#### RECORDS FOR THIS EXERCISE
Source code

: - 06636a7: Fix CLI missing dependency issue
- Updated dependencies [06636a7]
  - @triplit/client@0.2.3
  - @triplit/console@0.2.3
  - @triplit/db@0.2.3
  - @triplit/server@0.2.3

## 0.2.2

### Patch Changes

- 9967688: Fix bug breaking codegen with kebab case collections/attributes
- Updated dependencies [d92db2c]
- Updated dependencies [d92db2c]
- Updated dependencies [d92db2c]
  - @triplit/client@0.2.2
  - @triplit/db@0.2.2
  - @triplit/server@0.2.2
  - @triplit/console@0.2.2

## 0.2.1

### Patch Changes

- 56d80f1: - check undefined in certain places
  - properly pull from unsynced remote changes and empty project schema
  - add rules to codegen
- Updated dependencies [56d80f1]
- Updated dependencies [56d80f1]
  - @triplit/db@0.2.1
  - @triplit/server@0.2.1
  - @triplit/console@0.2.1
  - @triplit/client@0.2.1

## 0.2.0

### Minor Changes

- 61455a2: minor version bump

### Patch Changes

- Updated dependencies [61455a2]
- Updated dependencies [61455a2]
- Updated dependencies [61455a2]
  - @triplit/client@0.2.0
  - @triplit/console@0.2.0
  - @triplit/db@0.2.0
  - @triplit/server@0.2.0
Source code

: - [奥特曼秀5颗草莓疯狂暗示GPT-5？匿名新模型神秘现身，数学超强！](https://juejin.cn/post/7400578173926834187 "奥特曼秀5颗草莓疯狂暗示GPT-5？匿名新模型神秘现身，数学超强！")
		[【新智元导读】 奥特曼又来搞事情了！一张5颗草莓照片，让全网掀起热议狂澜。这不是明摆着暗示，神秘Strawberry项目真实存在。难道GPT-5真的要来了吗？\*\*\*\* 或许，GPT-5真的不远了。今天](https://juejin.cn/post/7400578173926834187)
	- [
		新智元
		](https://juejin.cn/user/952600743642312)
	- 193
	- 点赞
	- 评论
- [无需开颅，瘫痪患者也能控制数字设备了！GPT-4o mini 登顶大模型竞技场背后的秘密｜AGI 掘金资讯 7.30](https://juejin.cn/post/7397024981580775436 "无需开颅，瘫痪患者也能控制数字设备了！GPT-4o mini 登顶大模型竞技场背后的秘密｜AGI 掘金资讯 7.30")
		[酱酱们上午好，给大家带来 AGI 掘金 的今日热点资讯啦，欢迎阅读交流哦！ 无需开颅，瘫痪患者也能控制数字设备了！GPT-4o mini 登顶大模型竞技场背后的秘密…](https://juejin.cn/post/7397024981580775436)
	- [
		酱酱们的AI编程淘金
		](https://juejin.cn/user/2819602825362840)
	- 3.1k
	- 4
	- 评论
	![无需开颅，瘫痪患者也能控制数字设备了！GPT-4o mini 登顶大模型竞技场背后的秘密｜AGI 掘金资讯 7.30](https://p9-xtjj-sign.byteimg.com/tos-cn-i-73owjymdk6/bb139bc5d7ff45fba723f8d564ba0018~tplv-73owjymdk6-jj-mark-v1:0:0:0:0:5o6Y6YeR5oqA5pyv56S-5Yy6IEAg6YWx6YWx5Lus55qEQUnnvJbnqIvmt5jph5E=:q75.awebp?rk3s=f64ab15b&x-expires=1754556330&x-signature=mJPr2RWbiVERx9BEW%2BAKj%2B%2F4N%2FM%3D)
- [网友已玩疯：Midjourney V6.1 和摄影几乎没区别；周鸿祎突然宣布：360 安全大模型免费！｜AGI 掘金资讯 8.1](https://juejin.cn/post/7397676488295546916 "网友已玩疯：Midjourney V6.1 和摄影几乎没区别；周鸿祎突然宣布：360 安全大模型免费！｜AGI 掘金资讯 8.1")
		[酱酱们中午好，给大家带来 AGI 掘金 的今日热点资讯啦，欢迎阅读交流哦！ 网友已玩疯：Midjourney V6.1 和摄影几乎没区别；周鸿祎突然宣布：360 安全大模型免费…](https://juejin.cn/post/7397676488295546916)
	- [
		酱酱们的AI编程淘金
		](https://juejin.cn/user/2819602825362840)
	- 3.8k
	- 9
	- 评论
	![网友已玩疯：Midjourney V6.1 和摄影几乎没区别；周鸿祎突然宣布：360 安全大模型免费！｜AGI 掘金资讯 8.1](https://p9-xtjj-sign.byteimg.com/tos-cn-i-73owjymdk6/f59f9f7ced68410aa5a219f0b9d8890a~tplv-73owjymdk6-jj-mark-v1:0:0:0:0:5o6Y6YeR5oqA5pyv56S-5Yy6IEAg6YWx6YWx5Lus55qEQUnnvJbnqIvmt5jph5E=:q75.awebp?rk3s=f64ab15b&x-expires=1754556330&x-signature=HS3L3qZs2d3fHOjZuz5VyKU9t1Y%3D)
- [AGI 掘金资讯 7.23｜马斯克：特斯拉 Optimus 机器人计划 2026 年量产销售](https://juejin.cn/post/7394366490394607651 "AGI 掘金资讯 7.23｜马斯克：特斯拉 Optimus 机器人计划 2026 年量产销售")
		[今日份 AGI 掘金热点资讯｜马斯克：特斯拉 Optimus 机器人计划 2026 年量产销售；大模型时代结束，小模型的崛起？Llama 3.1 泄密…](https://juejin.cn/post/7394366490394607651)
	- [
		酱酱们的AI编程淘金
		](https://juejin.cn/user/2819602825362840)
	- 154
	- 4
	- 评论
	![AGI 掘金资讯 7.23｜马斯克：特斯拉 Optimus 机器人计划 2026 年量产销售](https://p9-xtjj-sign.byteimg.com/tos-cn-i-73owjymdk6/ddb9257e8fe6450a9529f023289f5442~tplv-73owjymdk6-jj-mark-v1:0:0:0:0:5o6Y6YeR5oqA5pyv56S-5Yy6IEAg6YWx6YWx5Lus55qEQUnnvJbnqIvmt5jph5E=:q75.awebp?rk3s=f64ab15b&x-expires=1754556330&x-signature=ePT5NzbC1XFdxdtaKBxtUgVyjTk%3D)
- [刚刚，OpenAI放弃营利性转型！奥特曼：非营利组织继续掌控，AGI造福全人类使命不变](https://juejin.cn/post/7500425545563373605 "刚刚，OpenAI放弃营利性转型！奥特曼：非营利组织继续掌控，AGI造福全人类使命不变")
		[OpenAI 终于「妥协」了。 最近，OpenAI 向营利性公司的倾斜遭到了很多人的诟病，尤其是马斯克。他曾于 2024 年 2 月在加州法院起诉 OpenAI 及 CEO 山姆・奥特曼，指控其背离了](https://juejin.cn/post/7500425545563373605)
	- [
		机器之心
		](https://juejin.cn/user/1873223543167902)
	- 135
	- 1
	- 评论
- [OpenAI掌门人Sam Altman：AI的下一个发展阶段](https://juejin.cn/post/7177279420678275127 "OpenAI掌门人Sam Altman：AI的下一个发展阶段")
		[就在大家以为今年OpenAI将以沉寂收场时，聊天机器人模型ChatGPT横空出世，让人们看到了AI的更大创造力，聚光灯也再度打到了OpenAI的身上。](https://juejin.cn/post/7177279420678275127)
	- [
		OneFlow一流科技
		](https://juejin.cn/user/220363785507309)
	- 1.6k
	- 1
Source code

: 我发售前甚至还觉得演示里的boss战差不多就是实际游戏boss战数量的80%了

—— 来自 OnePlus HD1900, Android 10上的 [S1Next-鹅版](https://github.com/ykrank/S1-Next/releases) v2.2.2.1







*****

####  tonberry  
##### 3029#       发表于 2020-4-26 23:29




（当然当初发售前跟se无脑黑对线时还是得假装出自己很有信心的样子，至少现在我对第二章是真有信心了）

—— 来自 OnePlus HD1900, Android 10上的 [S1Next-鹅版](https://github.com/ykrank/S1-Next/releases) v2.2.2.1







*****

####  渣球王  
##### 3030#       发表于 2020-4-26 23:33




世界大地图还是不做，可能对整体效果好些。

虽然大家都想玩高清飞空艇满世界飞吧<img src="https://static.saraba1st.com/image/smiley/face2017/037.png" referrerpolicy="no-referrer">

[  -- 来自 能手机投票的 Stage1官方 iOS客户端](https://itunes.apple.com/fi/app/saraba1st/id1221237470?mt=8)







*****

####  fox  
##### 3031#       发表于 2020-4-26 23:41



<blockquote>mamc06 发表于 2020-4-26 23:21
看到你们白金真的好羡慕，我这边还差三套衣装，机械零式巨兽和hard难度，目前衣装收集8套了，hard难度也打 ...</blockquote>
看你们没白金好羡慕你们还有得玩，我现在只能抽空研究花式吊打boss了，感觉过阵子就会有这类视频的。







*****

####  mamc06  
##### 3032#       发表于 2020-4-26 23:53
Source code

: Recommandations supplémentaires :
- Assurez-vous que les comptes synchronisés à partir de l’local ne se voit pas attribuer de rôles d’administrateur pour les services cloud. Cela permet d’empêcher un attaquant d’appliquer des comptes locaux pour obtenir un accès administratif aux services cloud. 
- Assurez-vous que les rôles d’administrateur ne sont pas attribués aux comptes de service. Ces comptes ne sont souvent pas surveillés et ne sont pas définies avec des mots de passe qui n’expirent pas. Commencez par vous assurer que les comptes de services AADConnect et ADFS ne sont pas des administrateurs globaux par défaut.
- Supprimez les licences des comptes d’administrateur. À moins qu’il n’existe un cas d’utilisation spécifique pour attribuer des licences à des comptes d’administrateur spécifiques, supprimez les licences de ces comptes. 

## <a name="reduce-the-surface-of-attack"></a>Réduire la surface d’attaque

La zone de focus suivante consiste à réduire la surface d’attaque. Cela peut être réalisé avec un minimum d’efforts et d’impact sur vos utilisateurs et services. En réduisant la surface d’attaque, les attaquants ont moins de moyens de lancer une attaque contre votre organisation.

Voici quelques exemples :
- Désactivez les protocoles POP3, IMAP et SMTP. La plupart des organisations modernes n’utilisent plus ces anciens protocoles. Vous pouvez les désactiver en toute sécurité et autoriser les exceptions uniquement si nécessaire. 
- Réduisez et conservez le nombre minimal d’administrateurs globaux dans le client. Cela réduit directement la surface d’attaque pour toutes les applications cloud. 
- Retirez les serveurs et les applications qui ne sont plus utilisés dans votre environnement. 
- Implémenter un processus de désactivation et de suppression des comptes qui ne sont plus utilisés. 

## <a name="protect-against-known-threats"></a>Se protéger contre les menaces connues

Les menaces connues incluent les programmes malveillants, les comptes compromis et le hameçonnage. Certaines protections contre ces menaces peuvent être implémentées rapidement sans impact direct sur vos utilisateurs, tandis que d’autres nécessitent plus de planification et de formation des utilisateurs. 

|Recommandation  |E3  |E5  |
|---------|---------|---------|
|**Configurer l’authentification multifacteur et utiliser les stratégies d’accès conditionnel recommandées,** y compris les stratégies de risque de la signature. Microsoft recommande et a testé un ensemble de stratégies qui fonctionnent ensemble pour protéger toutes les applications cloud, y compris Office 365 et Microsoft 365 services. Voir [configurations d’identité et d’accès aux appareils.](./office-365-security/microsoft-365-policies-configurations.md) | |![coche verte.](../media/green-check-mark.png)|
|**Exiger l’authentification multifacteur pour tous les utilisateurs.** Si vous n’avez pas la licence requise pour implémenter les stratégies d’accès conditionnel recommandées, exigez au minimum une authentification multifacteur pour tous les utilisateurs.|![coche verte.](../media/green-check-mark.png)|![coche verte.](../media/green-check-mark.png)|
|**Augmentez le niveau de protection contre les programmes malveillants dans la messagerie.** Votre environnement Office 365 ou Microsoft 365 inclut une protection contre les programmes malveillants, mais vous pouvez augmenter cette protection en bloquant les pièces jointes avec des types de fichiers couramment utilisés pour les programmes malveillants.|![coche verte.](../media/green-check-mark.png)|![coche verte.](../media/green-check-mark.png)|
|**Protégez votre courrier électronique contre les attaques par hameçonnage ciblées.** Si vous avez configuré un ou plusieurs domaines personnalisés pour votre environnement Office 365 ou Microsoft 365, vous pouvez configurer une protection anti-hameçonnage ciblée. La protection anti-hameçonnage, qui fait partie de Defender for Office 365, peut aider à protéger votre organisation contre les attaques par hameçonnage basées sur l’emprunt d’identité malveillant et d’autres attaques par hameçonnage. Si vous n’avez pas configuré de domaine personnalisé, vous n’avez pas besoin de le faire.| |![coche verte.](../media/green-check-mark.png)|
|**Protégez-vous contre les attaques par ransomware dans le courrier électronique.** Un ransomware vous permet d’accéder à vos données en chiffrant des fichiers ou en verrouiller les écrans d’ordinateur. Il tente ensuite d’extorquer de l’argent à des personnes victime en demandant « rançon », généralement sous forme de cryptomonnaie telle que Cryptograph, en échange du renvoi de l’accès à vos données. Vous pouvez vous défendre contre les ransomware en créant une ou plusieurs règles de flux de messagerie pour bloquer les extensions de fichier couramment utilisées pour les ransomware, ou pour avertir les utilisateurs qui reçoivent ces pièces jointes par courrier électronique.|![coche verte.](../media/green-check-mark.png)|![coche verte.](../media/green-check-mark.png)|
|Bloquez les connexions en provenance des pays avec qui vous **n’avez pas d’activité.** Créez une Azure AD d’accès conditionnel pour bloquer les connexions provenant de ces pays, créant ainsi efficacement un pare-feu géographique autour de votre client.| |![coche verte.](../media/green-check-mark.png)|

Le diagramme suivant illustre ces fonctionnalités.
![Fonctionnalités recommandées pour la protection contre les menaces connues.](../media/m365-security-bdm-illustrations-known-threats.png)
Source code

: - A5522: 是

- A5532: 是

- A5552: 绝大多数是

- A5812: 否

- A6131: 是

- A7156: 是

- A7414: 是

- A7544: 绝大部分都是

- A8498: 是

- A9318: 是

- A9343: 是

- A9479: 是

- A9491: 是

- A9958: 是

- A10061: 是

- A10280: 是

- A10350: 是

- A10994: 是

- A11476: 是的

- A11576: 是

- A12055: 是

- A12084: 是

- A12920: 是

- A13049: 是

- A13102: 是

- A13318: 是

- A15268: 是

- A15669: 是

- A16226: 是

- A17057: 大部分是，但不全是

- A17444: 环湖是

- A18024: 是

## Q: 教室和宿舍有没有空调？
########
[ABOUT THIS TASK]
Rewrite the records starting at the line with "- A11476: 是的" and ending at the end of the records, switching "空调" to "暖气" and changing nothing else.

[YOUR RESPONSE]
- A11476: 是的

- A11576: 是

- A12055: 是

- A12084: 是

- A12920: 是

- A13049: 是

- A13102: 是

- A13318: 是

- A15268: 是

- A15669: 是

- A16226: 是

- A17057: 大部分是，但不全是

- A17444: 环湖是

- A18024: 是

## Q: 教室和宿舍有没有暖气？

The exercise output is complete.